Initialization and Finalization¶
This section documents the initialization and finalization APIs in nvshmem.core.init_fini
.
The nvshmem4py.core module provides initialization and finalization routines for the NVSHMEM runtime. These must be called before and after using any NVSHMEM features in Python.
Examples¶
MPI-based initialization:
from mpi4py import MPI
from cuda.core.experimental import Device
import nvshmem.core as nvshmem
rank = MPI.COMM_WORLD.Get_rank()
dev = Device(rank % system.num_devices)
dev.set_current()
nvshmem.init(device=dev, mpi_comm=MPI.COMM_WORLD, initializer_method="mpi")
# ... use NVSHMEM ...
nvshmem.finalize()
UID-based initialization:
from mpi4py import MPI
from cuda.core.experimental import Device, system
import nvshmem.core as nvshmem
import numpy as np
comm = MPI.COMM_WORLD
rank = comm.Get_rank()
nranks = comm.Get_size()
dev = Device(rank % system.num_devices)
dev.set_current()
uid = nvshmem.get_unique_id(empty=(rank != 0))
comm.Bcast(uid._data.view(np.int8), root=0)

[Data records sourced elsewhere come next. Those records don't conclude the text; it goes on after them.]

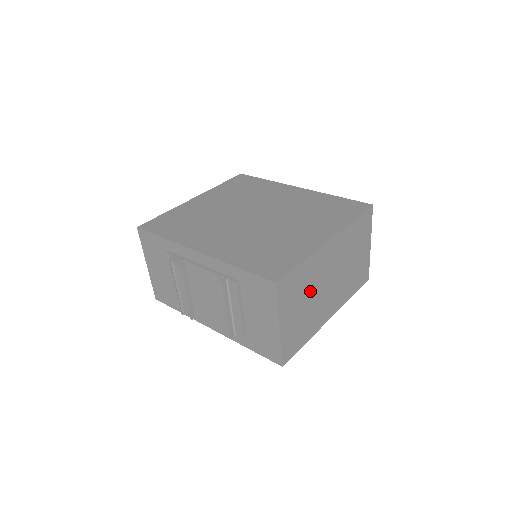
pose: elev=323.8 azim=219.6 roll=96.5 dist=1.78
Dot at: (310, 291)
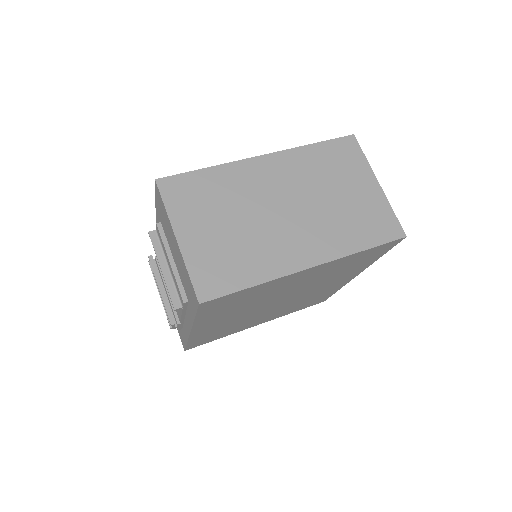
Dot at: (237, 210)
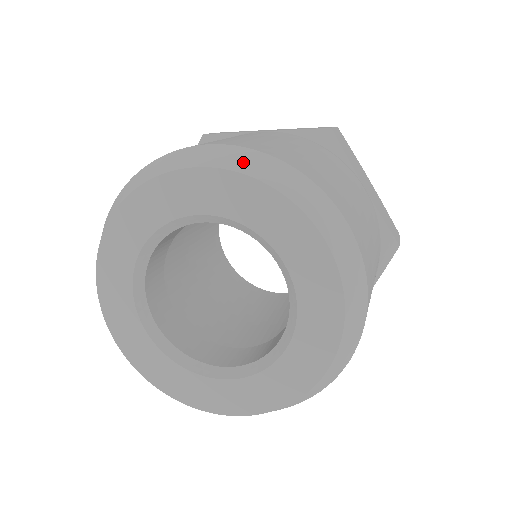
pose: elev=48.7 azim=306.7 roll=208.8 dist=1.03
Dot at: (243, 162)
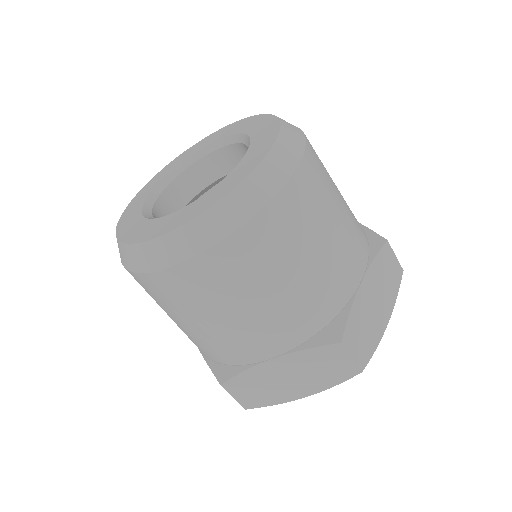
Dot at: occluded
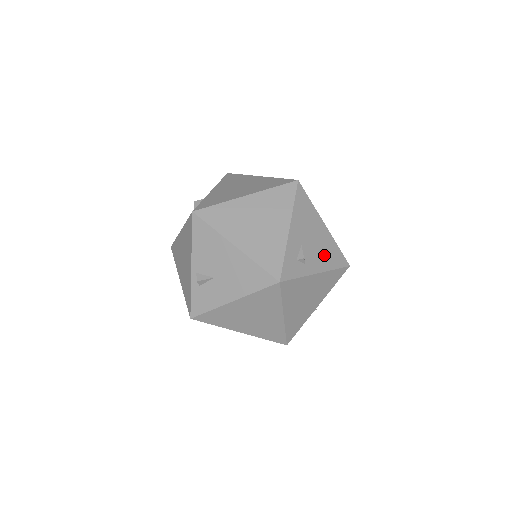
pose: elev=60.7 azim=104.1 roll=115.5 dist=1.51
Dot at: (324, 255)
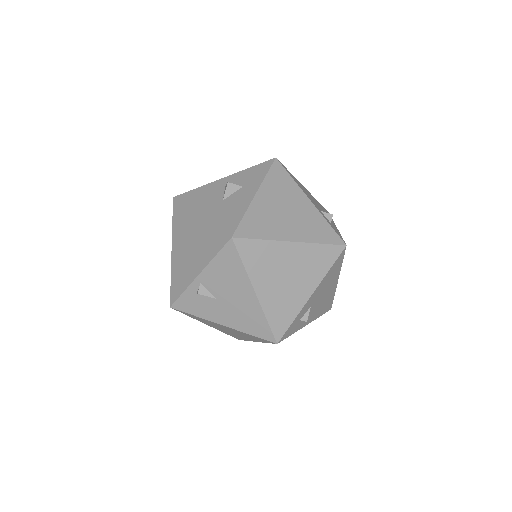
Dot at: (320, 308)
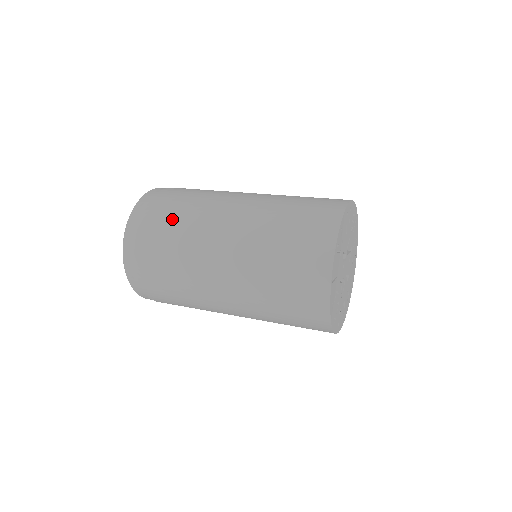
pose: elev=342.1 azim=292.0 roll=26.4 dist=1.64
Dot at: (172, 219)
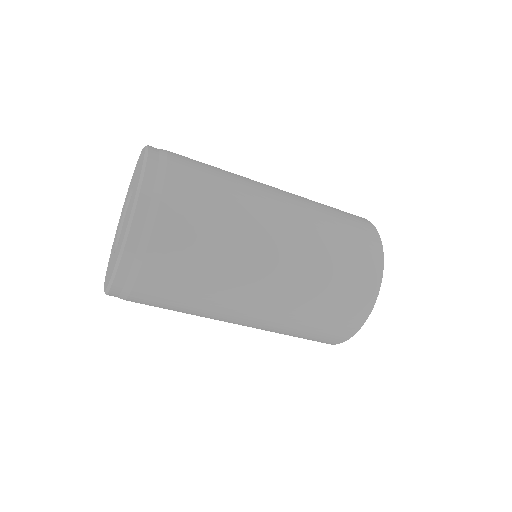
Dot at: (211, 189)
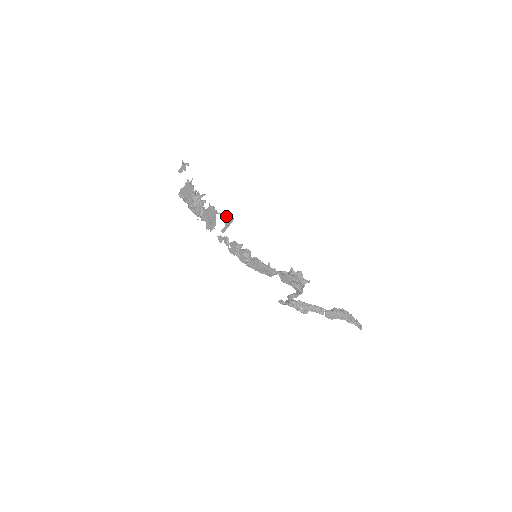
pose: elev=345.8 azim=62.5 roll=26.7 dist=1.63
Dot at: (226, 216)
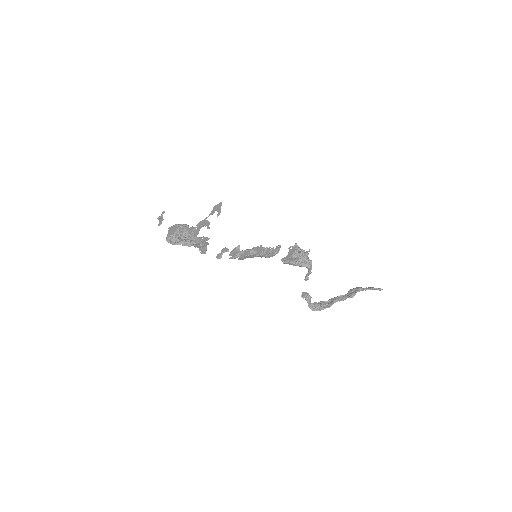
Dot at: (214, 209)
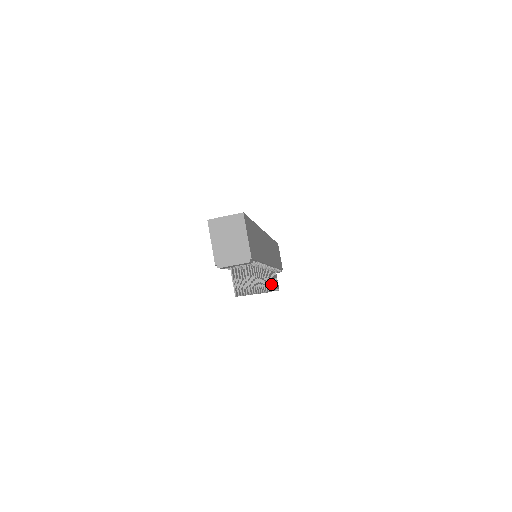
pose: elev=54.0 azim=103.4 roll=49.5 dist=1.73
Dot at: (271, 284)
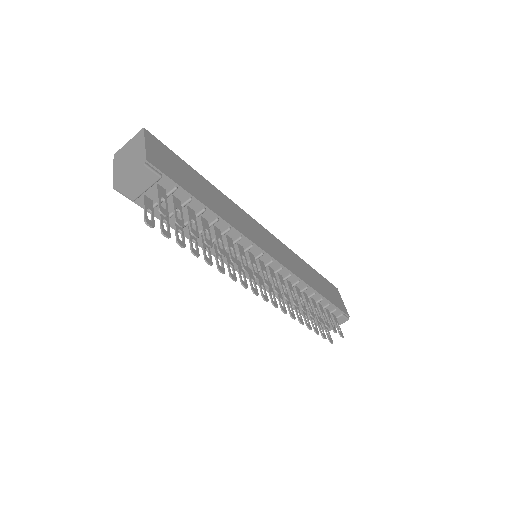
Dot at: (299, 302)
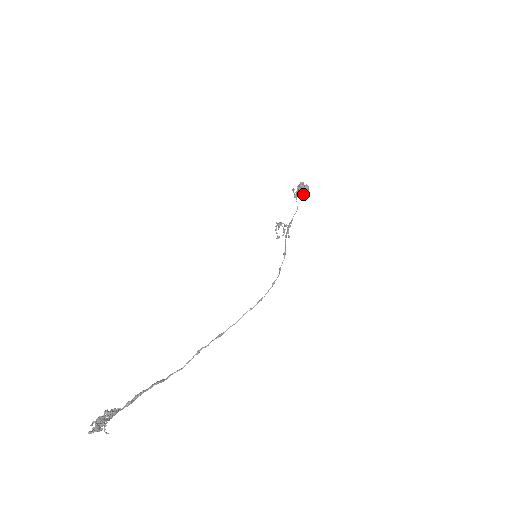
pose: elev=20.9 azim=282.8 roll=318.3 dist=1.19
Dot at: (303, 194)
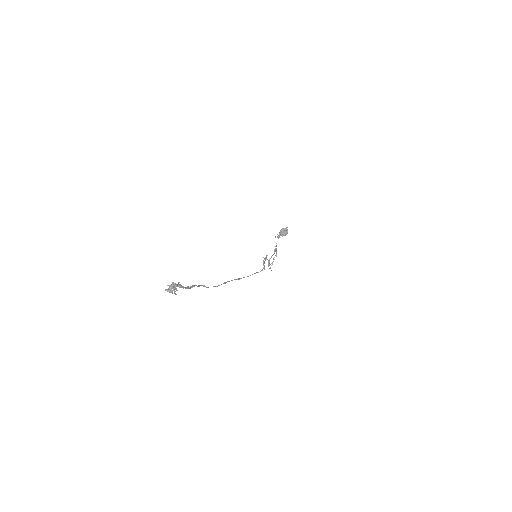
Dot at: (284, 234)
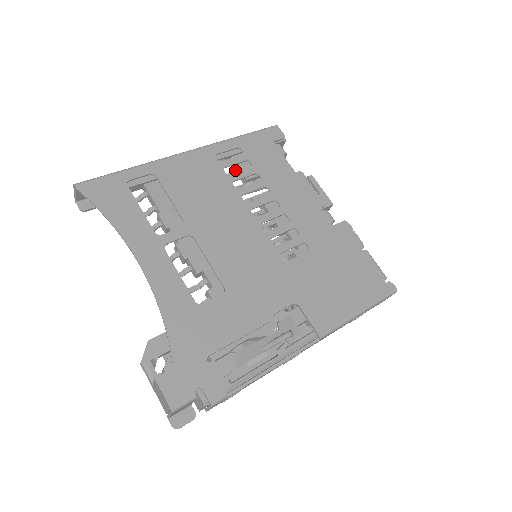
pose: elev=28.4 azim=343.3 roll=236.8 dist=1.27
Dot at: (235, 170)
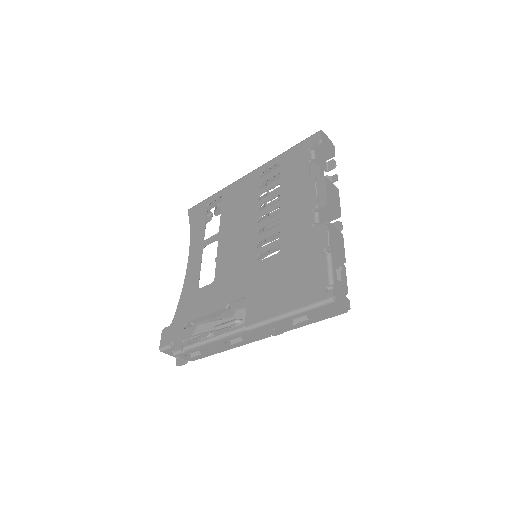
Dot at: occluded
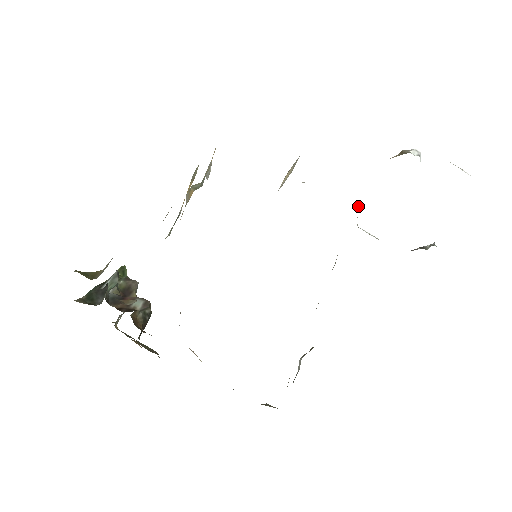
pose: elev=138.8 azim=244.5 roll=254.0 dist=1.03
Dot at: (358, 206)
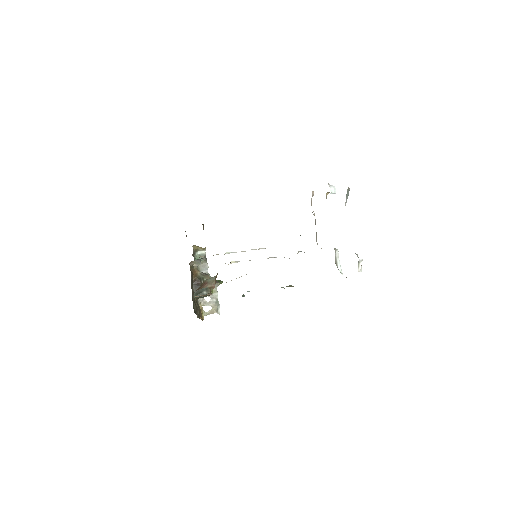
Dot at: occluded
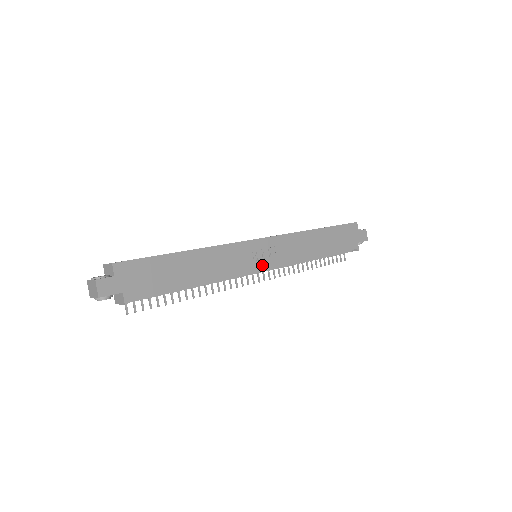
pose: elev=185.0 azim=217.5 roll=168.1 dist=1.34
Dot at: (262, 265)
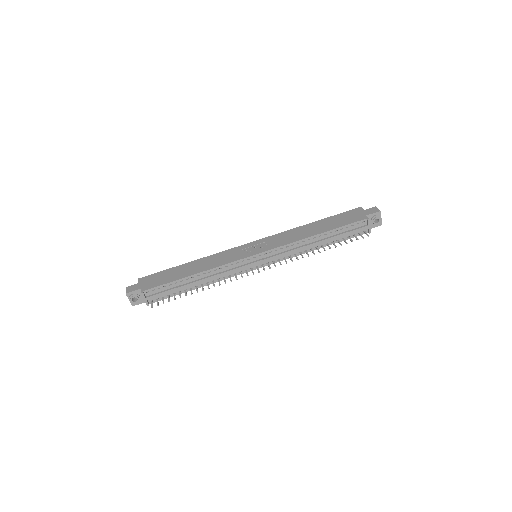
Dot at: (253, 253)
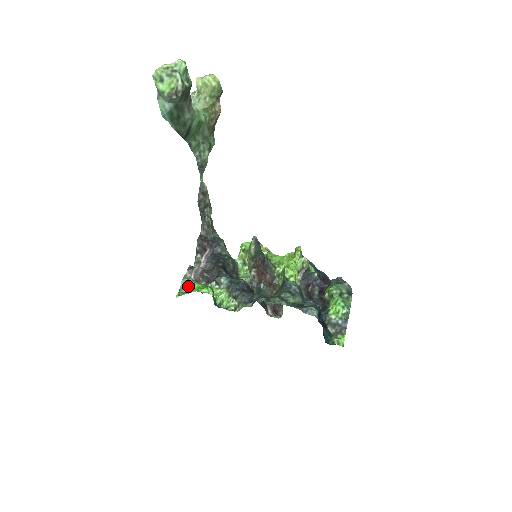
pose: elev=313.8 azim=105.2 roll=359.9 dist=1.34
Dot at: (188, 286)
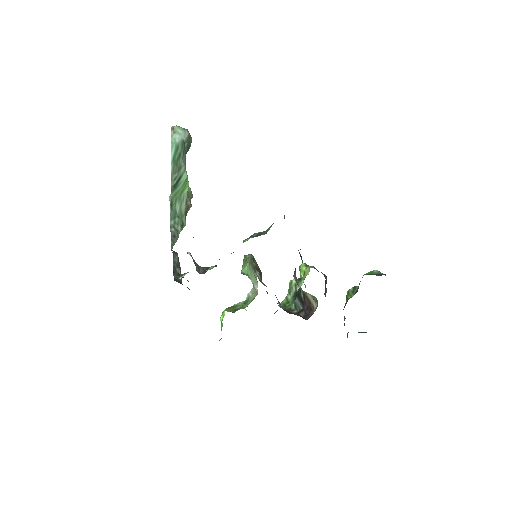
Dot at: occluded
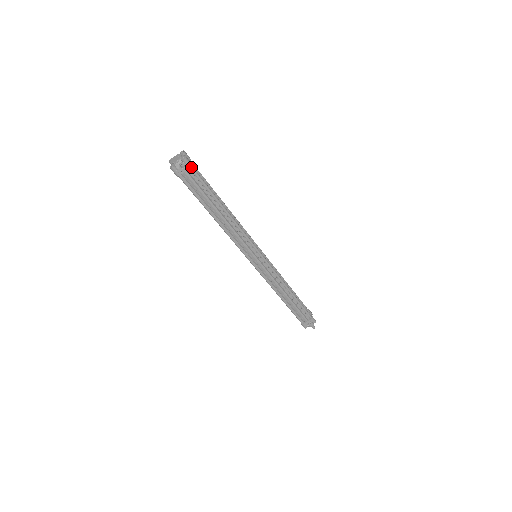
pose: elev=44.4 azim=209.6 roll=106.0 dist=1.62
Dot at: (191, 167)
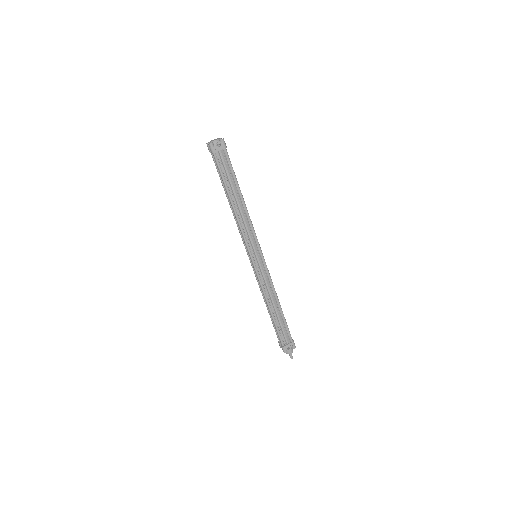
Dot at: (225, 148)
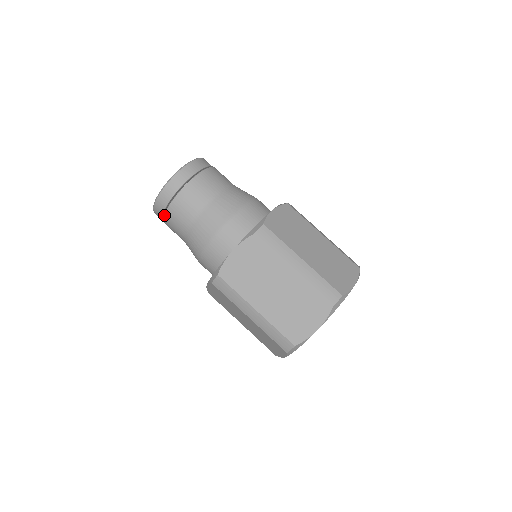
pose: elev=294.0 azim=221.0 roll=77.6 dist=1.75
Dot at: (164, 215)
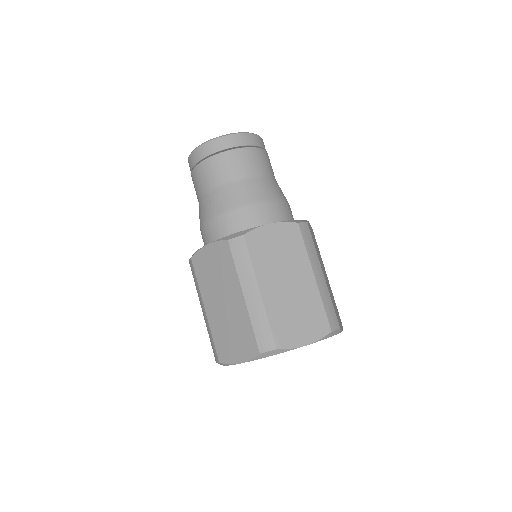
Dot at: (210, 157)
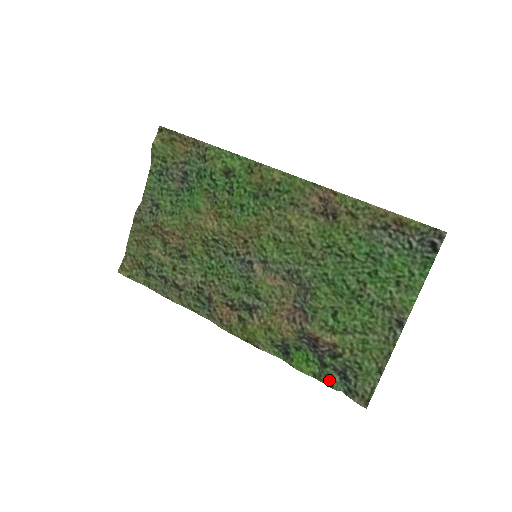
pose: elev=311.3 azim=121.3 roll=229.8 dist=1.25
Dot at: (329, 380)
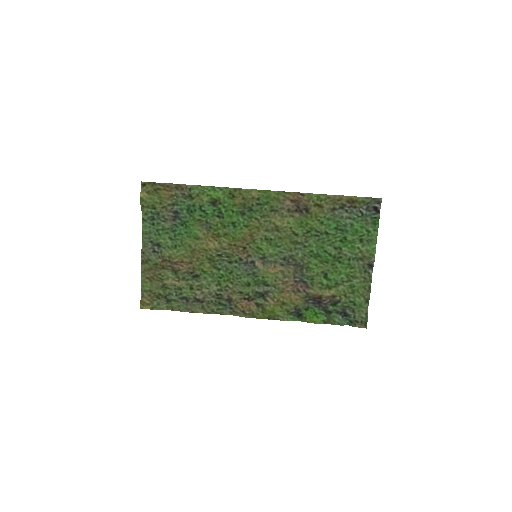
Dot at: (336, 321)
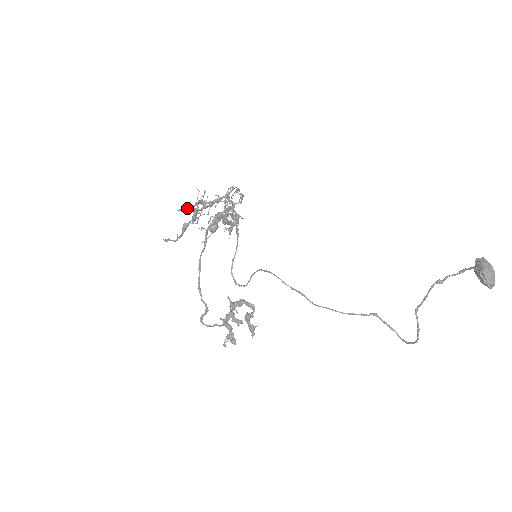
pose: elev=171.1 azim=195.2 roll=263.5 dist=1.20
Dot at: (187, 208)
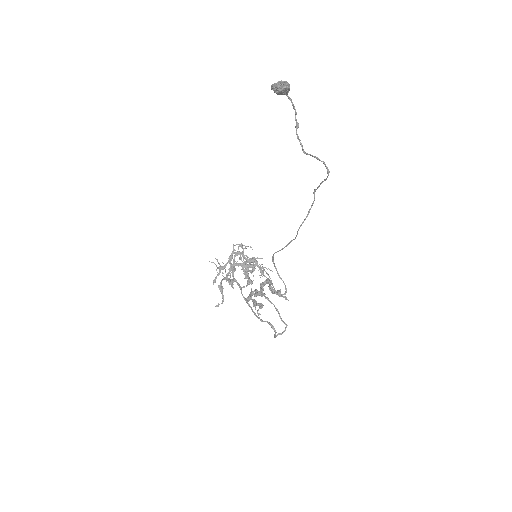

nvshmem.init(device=dev, uid=uid, rank=rank, nranks=nranks, initializer_method="uid")
# ... use NVSHMEM ...
nvshmem.finalize()
Emulated MPI initialization:
from mpi4py import MPI
from cuda.core.experimental import Device
import nvshmem.core as nvshmem
rank = MPI.COMM_WORLD.Get_rank()
dev = Device(rank % system.num_devices)
dev.set_current()
nvshmem.init(device=dev, mpi_comm=MPI.COMM_WORLD, initializer_method="emulated_mpi")
# ... use NVSHMEM ...
nvshmem.finalize()
API Reference¶
Teams¶
-
class
nvshmem.core.
Teams
(IntEnum)¶ NVSHMEM4Py uses an enumerator to refer to NVSHMEM Teams.
-
TEAM_WORLD
¶ The world team that contains all PEs in the NVSHMEM program.
-
TEAM_SHARED
¶ The team of PEs that share a memory domain.
NVSHMEM_TEAM_SHARED
refers to the team of all PEs that would mutually return a non-null address from a call to nvshmem_ptr for all symmetric heap objects. That is, nvshmem_ptr must return a non-null pointer to the local PE for all symmetric heap objects on all target PEs in the team. This means that symmetric heap objects on each PE are directly load/store accessible by all PEs in the team. See team-management for more detail about its use.
-
TEAM_NODE
¶ The team of PEs that are on the same node
-
TEAM_SAME_MYPE_NODE
¶ The team of PEs that are the same PE within a node - that is to say, all PEs for which
nvshmem.core.team_my_pe(Teams.TEAM_NODE)
returns the same value.
-
TEAM_SAME_GPU
¶ The team of PEs that are on the same GPU
-
TEAM_GPU_LEADERS
¶ The team of PEs that are leaders of their respective GPUs
-
Initialization Methods¶
NVSHMEM supports multiple bootstrap methods to initialize the runtime. You must explicitly specify one of the following using the initializer_method argument in nvshmem.core.init()
.
Supported methods:
"mpi"
: Initializes NVSHMEM using an MPI communicator (mpi4py
is required)."uid"
: Initializes NVSHMEM using a user-provided unique identifier and rank information."emulated_mpi"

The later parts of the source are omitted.